Heat a dry comal over medium. Toast the ancho first, about 20 to 30 seconds per side, pressing it flat with a spatula until it softens and smells sweet. Toast the pasilla next, 15 to 20 seconds per side. Toast the simojovel last, only 5 to 8 seconds, because the small ones burn before you finish thinking. The chiles should darken one shade and wake up, not blacken. Burned chile makes bitter recado. No me vengas con atajos.
Put the toasted chiles in a bowl and cover them with hot water, not boiling water. Set a small plate on top to keep them submerged. Let them soften for 20 minutes. Drain them and taste a drop of the soaking liquid. If it tastes clean and chile-deep, reserve a few tablespoons for blending. If it tastes bitter, throw it out. The vinegar will carry the paste better anyway.
While the chiles soak, put the unpeeled garlic cloves on the same comal. Turn them until the skins are spotty and the cloves soften, 8 to 10 minutes. Peel them. Toast the cumin, black peppercorns, pimienta gorda, and cloves for 30 to 45 seconds, just until fragrant. Rub the Mexican oregano between your palms over the warm comal for 5 seconds. That is enough. Oregano burns fast and then it tastes like dust.
For a molcajete or metate, grind the toasted spices with the salt first, then work in the roasted garlic until you have a paste. Add the softened chiles a few at a time and grind until the skins break down. Work in the vinegar slowly. For a blender, add the chiles, garlic, spices, salt, and vinegar, then blend on high until thick and smooth, stopping to scrape the sides. This should be a paste, not a soup. If the blades refuse to move, add chile soaking liquid one tablespoon at a time.
Pass the recado through a medium-mesh sieve if you are using it for butifarra filling. For asado, a very smooth blender paste does not need straining. Taste it now. It should be sharp from vinegar, deep from the dried chiles, clear with cumin, and slightly over-salted. Pork will calm it down. A timid recado disappears once it meets meat.
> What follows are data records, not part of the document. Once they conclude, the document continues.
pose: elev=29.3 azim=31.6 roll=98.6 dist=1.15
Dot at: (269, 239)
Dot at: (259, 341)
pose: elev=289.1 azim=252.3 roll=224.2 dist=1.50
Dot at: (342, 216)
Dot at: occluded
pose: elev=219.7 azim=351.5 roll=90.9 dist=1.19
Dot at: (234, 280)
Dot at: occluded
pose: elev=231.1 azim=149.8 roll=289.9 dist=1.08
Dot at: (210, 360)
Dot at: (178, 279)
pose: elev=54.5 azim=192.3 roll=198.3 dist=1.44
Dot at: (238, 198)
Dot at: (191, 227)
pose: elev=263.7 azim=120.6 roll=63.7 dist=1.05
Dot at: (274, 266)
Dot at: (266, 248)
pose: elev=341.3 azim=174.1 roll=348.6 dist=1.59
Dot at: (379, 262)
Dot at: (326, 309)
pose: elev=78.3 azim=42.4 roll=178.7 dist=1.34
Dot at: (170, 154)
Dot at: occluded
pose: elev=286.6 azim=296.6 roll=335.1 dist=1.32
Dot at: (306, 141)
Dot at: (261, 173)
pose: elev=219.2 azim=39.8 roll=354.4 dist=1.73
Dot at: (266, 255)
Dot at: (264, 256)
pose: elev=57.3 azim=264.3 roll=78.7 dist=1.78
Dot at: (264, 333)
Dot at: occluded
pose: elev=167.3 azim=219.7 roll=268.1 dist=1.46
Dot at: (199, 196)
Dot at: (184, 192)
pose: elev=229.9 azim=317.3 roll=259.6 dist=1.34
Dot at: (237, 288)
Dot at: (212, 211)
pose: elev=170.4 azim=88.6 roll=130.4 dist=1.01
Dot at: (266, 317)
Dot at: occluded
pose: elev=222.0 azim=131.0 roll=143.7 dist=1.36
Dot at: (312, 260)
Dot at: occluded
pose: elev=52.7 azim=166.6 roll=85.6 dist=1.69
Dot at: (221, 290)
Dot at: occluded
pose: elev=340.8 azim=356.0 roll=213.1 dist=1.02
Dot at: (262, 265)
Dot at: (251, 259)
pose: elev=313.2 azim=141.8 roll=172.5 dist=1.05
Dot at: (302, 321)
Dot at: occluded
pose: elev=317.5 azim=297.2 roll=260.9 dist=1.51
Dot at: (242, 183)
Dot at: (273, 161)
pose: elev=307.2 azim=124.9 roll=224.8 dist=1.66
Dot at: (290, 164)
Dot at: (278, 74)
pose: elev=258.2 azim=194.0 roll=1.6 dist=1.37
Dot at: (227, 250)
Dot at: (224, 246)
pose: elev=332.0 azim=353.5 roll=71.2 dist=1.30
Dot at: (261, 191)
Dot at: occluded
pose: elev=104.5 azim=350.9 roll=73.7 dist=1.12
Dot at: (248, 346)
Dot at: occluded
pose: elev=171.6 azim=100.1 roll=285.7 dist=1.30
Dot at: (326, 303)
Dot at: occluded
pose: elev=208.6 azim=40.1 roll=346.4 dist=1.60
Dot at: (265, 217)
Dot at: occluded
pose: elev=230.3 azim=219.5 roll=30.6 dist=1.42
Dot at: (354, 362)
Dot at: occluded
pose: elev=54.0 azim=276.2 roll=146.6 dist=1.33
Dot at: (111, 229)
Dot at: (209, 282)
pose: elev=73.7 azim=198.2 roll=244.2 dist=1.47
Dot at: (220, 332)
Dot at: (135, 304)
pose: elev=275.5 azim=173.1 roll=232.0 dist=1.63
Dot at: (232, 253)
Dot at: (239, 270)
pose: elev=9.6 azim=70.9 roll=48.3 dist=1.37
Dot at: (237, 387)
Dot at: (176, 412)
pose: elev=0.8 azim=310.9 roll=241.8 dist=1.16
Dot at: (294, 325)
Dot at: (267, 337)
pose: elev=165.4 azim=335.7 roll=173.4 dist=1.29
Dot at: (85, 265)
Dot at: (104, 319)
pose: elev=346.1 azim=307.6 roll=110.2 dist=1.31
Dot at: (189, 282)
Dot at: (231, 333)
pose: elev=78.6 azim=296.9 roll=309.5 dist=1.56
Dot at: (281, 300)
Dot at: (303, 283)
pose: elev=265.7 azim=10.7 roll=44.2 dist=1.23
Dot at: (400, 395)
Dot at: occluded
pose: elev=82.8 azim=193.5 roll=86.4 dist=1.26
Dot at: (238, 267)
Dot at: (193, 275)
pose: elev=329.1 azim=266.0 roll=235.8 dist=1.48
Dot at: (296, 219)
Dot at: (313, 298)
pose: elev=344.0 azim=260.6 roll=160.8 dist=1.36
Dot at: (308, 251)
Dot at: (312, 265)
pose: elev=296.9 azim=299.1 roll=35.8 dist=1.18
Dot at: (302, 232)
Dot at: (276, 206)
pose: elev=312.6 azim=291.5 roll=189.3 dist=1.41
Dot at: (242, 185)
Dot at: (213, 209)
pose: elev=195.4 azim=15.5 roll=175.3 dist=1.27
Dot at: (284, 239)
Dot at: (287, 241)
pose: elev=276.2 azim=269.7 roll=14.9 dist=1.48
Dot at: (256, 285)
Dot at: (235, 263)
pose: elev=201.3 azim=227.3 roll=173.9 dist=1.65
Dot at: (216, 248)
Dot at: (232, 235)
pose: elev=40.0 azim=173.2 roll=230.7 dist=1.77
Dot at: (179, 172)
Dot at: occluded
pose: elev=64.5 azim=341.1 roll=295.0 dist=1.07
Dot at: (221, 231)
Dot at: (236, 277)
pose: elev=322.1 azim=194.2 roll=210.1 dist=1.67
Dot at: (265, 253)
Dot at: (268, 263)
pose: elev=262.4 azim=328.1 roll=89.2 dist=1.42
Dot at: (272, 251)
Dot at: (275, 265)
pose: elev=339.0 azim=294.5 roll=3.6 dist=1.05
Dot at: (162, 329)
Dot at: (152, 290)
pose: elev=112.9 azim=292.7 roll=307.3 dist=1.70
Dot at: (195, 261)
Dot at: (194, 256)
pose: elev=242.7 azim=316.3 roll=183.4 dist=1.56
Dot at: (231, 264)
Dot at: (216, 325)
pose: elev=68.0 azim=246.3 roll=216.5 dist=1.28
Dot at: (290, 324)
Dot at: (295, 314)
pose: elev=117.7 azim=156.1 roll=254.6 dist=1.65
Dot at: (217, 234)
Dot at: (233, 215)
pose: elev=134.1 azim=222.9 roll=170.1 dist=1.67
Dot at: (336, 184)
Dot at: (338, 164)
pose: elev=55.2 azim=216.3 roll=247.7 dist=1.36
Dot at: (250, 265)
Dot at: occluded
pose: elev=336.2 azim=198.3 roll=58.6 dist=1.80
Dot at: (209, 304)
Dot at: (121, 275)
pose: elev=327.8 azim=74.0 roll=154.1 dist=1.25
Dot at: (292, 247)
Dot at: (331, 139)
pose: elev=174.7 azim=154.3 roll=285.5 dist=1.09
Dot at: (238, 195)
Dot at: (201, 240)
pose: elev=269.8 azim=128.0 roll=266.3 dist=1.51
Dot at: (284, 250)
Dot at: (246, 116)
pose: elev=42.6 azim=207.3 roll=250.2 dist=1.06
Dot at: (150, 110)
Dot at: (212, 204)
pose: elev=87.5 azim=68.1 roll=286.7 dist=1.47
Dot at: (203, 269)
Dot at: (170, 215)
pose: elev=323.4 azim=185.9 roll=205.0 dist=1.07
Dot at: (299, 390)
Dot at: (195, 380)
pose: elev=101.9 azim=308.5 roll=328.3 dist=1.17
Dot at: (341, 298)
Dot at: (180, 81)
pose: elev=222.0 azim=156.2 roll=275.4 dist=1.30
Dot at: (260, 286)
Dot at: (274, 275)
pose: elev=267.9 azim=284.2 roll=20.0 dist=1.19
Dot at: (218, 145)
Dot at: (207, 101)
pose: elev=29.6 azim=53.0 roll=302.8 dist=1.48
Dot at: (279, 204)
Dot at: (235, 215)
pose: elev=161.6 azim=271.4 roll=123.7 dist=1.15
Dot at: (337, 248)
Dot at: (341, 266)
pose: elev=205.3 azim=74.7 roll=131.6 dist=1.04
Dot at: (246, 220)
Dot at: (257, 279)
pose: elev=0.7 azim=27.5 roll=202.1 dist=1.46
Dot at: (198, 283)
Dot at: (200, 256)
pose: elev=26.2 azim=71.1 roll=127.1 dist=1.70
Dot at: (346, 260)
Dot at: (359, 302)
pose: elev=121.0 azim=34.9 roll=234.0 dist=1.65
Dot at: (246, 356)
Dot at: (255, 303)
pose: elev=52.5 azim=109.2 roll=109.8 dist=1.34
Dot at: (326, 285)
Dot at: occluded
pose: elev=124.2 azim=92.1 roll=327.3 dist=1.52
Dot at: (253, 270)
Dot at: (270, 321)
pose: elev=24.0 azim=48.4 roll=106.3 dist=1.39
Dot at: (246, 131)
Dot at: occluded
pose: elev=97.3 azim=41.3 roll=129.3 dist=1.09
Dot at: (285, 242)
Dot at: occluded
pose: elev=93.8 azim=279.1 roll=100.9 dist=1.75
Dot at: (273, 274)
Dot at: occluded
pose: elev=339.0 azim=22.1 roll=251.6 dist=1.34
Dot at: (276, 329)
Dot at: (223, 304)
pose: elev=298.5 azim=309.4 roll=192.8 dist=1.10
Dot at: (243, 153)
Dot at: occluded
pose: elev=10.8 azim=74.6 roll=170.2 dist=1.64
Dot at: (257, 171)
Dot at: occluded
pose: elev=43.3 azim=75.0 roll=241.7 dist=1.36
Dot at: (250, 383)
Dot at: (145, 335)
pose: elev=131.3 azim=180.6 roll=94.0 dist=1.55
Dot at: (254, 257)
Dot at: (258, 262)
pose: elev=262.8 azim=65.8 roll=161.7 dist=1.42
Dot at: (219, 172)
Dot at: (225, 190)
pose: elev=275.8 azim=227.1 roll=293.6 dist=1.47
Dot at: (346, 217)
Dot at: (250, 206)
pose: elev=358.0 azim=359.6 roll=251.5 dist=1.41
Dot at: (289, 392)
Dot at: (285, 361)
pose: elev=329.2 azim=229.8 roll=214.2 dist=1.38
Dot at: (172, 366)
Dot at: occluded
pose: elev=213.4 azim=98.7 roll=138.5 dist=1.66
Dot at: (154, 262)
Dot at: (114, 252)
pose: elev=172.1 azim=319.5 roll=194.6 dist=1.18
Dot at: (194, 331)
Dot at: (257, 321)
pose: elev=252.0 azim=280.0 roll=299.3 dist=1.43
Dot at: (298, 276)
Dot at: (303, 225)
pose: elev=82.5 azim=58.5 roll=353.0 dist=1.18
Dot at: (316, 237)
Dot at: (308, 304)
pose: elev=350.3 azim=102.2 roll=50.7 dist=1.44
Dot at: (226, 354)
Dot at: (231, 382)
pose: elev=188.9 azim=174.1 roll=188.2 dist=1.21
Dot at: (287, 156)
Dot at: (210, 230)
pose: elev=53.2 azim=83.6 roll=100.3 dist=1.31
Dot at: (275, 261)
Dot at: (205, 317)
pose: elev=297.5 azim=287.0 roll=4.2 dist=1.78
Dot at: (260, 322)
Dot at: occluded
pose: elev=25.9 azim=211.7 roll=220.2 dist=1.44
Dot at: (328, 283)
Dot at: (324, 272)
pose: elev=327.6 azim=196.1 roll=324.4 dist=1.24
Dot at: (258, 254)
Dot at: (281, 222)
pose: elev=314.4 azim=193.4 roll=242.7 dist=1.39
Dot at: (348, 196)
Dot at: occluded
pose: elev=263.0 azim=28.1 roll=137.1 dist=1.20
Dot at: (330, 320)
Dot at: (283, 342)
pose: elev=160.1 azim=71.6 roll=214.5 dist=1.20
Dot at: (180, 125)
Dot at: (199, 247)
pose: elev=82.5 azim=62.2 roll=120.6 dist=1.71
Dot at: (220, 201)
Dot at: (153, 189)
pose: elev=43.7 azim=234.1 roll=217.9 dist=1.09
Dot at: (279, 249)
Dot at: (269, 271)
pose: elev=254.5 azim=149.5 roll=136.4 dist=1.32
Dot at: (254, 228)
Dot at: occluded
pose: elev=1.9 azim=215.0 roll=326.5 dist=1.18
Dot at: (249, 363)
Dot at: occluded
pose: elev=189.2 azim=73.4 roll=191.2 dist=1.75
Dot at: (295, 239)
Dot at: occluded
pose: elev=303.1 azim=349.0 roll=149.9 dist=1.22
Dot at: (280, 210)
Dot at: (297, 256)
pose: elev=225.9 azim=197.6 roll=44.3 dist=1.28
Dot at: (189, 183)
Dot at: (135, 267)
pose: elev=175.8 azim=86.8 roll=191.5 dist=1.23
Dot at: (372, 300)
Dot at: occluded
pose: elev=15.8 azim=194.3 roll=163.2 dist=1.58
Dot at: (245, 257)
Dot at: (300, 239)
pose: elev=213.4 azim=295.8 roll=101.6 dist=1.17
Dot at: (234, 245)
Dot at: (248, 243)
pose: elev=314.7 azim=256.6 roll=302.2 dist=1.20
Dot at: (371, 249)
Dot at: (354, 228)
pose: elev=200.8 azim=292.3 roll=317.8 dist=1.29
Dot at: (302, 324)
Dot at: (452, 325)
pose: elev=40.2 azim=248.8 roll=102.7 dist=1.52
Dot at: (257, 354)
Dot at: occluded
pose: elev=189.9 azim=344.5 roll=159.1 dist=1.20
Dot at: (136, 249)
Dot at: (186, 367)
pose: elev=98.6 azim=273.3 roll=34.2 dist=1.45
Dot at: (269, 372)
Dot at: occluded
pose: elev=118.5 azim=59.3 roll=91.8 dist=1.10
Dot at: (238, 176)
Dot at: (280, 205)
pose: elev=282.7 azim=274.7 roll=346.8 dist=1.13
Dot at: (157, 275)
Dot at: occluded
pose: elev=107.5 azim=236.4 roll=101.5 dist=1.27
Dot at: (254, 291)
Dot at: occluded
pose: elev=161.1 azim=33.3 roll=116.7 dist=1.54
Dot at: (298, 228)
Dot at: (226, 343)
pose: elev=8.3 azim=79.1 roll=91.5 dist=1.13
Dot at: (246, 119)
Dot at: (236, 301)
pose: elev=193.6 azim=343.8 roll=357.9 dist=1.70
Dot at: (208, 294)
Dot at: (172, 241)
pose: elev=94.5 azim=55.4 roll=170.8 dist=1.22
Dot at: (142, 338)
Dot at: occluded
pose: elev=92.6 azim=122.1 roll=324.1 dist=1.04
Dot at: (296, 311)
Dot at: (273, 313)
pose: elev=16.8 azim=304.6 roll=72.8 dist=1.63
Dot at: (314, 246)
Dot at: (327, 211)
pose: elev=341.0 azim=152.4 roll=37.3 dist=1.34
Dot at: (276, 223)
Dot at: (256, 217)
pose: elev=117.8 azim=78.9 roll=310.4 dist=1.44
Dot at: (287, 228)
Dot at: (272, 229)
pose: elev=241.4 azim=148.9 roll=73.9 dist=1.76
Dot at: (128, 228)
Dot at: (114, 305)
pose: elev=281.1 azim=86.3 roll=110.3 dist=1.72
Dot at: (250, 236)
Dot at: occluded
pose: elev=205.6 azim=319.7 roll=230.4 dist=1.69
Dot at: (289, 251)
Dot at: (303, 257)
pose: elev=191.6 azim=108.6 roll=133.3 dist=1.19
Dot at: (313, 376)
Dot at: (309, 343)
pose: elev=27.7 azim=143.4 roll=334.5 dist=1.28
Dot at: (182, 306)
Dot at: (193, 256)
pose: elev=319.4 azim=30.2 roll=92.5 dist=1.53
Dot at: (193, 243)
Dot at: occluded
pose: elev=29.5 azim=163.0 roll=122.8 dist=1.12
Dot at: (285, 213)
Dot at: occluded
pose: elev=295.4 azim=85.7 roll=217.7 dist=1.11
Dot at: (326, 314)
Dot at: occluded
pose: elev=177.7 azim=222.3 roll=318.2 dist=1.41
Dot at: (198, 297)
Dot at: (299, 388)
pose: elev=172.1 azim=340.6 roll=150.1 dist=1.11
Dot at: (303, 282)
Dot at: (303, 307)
Pack the recado into a clean glass jar, press out air pockets, and smooth the top. Spoon one tablespoon of vinegar over the surface, close the jar, and refrigerate at least 12 hours before using. For asado comiteco, fry about 1/4 cup recado per pound of pork in hot manteca de cerdo until it darkens and the fat begins to separate, then add the meat. For butifarra filling, knead 2 tablespoons recado per pound of ground pork and let it rest cold before stuffing. Así se hace y punto.